Copy out exactly the stretch of the listing below that begins at the line containing "our team members" and ends at the line containing "Tailgate Light Bars using the provided", and copy nothing outside it.
───
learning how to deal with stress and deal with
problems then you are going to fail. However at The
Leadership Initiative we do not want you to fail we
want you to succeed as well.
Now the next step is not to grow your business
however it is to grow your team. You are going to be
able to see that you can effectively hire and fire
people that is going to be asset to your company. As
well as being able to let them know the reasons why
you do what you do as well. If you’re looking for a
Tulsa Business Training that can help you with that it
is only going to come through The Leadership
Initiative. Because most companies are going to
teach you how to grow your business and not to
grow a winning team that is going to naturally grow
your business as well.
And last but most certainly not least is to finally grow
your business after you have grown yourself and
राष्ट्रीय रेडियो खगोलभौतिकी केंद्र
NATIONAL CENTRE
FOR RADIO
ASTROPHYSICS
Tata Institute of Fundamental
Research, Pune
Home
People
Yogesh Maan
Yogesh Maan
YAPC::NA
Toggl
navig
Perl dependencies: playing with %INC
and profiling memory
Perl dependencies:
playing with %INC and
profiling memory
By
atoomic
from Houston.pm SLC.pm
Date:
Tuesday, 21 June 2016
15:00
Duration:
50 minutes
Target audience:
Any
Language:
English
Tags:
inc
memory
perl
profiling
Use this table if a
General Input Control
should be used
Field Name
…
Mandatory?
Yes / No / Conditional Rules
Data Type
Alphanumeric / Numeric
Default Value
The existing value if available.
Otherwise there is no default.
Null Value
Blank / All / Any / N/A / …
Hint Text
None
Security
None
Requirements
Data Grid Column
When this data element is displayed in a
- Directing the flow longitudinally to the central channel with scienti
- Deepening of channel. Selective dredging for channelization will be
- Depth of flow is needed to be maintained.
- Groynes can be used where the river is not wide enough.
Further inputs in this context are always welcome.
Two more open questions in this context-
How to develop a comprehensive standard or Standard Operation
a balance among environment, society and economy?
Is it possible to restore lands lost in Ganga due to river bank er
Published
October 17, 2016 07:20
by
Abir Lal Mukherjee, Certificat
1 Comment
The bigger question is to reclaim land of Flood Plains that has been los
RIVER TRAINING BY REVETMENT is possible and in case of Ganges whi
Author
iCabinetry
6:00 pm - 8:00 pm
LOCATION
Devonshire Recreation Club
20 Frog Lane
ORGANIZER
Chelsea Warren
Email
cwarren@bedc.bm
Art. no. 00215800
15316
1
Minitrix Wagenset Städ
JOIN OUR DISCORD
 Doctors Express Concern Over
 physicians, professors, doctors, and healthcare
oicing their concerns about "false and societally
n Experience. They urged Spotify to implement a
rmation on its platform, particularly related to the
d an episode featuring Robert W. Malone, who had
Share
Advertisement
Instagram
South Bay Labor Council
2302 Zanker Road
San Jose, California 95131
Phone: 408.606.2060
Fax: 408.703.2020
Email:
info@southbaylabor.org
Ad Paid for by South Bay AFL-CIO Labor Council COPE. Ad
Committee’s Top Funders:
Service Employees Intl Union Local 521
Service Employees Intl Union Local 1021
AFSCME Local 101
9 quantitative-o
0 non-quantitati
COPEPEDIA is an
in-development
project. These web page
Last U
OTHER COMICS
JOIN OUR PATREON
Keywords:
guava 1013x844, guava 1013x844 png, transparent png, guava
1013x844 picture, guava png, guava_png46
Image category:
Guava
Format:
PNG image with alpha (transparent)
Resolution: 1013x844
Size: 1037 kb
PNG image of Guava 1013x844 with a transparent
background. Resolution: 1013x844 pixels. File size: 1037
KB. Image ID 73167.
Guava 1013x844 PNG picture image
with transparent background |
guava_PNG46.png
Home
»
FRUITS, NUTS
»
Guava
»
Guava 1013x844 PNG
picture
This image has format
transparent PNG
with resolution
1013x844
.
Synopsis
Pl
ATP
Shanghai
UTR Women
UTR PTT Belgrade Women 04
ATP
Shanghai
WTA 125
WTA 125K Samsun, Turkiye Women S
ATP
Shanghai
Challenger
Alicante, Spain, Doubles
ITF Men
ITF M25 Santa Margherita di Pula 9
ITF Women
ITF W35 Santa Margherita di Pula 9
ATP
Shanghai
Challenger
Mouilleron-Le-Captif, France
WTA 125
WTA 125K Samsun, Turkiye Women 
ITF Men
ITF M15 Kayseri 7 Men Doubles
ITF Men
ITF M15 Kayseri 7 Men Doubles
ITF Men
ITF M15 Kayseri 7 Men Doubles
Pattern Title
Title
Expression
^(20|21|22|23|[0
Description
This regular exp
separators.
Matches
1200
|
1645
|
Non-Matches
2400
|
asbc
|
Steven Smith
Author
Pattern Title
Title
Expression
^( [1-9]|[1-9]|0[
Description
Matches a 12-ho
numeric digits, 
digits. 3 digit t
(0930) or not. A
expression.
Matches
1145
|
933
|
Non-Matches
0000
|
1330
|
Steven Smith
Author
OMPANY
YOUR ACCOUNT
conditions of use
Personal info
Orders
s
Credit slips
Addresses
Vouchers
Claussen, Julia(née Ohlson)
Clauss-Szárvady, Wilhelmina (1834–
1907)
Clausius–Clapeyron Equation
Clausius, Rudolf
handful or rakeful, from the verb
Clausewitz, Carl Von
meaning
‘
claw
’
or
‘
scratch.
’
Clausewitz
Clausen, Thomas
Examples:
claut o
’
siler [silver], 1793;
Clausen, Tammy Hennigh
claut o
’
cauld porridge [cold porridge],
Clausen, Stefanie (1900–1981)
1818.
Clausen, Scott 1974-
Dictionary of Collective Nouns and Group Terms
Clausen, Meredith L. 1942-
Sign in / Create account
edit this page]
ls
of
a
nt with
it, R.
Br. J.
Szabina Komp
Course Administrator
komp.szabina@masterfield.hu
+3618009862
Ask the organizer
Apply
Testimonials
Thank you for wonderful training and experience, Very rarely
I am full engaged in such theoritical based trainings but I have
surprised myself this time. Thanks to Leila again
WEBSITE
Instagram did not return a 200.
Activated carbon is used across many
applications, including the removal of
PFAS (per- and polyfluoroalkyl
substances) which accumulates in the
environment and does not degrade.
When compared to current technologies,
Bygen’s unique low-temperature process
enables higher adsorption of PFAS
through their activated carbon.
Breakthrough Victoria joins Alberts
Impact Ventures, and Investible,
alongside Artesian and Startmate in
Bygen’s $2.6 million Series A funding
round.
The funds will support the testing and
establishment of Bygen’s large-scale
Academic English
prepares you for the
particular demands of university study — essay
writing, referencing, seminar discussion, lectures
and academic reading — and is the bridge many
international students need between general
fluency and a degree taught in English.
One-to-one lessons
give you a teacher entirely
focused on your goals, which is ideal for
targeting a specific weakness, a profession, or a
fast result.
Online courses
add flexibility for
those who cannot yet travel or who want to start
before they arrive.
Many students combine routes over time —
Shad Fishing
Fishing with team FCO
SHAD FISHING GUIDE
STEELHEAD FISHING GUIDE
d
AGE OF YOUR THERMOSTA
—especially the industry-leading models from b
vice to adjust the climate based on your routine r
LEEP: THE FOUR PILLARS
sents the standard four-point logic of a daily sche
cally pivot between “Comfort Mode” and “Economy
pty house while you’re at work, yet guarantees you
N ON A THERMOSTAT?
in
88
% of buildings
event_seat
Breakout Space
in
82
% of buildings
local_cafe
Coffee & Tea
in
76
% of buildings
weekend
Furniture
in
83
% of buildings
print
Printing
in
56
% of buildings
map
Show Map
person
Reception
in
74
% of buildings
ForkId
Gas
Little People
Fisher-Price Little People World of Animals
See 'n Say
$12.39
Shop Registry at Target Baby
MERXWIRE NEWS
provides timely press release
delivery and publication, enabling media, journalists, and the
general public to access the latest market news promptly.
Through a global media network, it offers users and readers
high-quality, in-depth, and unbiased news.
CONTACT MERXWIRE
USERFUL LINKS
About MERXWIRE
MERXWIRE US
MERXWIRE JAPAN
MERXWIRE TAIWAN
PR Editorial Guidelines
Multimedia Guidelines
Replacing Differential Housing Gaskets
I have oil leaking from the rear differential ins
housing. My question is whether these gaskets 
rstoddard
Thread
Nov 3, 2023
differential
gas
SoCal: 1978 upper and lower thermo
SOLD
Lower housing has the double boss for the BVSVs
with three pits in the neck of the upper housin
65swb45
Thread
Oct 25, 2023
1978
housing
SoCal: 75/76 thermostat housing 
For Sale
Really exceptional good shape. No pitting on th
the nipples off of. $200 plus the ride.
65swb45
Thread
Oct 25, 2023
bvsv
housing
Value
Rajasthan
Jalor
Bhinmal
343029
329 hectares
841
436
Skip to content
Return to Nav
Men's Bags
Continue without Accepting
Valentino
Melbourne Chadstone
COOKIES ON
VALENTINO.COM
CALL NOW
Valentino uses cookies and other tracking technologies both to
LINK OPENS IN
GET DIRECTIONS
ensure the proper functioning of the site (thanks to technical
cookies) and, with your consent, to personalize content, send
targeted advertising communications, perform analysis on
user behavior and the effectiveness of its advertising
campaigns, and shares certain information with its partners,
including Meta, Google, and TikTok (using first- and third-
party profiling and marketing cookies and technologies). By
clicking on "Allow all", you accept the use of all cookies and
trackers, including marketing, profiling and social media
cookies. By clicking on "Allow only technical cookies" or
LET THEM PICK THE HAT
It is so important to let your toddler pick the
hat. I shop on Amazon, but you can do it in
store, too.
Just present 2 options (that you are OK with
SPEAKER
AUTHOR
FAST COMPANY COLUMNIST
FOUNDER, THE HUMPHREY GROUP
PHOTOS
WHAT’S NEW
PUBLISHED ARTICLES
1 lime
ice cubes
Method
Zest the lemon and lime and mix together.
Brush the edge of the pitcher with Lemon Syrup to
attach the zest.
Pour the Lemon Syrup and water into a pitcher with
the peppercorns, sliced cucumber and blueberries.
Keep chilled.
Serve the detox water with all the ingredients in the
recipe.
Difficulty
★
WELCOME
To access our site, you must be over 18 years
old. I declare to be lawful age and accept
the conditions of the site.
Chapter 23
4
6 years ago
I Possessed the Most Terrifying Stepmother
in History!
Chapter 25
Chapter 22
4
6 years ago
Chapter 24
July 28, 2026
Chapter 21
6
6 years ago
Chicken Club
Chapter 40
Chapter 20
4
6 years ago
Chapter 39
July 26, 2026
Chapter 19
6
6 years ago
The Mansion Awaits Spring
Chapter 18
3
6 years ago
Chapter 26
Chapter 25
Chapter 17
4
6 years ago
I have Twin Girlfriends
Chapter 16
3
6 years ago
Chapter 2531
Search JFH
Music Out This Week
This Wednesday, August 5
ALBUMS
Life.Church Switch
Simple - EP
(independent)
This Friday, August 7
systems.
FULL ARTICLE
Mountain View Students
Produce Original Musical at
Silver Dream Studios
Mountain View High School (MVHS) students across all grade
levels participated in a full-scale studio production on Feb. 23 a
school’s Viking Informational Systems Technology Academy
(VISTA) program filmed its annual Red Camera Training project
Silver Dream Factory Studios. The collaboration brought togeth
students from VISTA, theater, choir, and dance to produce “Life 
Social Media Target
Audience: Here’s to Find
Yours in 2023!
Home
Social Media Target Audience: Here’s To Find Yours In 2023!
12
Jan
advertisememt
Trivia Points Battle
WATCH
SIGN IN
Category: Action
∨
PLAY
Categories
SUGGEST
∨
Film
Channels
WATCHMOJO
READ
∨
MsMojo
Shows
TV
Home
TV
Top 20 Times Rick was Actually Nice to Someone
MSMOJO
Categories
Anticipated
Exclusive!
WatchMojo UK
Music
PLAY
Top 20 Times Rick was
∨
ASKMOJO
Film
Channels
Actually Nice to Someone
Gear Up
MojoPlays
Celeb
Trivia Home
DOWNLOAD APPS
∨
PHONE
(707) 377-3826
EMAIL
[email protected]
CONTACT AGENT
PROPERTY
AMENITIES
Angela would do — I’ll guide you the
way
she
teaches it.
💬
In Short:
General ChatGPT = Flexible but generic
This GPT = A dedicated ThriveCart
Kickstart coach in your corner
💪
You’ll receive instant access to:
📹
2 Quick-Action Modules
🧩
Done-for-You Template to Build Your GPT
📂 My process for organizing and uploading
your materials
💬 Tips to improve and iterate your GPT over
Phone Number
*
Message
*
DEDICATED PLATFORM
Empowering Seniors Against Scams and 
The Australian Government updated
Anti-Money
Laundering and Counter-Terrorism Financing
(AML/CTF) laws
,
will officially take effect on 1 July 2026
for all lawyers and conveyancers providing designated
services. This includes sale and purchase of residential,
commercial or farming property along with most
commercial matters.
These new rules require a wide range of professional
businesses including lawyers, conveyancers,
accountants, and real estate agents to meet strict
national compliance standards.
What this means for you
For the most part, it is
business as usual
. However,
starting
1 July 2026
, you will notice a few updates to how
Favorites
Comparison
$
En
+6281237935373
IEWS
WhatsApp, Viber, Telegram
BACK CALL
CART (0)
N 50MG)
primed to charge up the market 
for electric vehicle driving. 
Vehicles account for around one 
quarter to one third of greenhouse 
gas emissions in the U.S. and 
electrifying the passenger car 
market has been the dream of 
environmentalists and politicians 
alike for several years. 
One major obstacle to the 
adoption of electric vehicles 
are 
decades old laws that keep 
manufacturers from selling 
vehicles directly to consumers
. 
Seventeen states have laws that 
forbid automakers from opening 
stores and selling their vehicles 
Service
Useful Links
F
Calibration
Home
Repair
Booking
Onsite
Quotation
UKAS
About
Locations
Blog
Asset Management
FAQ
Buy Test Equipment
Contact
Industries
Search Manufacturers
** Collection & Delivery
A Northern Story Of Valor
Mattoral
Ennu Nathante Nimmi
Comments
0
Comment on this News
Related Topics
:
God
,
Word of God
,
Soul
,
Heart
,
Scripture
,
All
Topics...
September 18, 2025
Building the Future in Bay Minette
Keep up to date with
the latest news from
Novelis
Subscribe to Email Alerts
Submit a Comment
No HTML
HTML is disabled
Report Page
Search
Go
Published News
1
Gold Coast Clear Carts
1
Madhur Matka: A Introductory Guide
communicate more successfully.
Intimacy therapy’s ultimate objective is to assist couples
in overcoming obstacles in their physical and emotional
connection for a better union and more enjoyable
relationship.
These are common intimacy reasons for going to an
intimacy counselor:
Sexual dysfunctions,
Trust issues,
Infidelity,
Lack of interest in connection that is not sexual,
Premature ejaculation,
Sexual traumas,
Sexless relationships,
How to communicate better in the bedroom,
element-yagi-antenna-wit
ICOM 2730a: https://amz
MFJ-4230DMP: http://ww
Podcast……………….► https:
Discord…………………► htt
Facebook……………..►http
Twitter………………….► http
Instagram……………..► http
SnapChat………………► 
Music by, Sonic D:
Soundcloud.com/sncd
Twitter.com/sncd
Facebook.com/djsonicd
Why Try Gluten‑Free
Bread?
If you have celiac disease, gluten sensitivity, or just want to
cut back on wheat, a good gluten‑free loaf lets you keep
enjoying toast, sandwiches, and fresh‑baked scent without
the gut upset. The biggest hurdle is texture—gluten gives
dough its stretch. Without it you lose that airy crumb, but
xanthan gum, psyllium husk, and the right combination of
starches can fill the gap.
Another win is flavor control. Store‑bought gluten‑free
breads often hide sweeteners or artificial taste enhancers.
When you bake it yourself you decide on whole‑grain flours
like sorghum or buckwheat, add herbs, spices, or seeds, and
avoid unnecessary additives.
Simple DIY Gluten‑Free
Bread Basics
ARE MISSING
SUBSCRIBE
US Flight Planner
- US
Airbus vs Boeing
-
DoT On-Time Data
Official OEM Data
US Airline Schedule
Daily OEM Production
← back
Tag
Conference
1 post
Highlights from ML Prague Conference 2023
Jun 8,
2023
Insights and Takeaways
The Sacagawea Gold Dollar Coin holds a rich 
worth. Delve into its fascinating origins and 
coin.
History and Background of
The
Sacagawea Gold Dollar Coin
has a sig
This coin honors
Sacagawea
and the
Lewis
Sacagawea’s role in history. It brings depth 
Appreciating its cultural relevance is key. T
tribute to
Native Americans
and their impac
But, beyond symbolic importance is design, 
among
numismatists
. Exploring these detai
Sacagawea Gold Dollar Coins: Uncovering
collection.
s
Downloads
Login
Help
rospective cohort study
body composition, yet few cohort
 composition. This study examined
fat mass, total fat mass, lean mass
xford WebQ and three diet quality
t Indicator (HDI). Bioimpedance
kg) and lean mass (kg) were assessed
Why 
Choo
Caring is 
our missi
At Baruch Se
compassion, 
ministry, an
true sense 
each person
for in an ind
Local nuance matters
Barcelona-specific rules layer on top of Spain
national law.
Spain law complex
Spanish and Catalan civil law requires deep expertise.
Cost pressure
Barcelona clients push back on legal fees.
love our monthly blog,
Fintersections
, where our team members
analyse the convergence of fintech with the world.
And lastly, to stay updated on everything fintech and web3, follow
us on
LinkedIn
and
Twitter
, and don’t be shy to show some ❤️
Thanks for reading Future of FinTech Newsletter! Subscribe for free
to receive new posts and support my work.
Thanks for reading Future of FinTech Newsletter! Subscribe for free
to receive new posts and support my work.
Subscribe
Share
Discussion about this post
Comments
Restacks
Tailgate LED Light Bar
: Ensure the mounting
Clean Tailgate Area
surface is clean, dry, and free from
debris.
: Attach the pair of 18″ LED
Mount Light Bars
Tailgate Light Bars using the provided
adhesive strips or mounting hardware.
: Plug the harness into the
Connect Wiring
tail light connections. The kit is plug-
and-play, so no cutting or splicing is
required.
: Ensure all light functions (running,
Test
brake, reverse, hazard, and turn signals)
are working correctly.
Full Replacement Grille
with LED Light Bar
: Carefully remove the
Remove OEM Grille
───
◆ RESPONSE
, where our team members
analyse the convergence of fintech with the world.
And lastly, to stay updated on everything fintech and web3, follow
us on
LinkedIn
and
Twitter
, and don’t be shy to show some ❤️
Thanks for reading Future of FinTech Newsletter! Subscribe for free
to receive new posts and support my work.
Thanks for reading Future of FinTech Newsletter! Subscribe for free
to receive new posts and support my work.
Subscribe
Share
Discussion about this post
Comments
Restacks
Tailgate LED Light Bar
: Ensure the mounting
Clean Tailgate Area
surface is clean, dry, and free from
debris.
: Attach the pair of 18″ LED
Mount Light Bars
Tailgate Light Bars using the provided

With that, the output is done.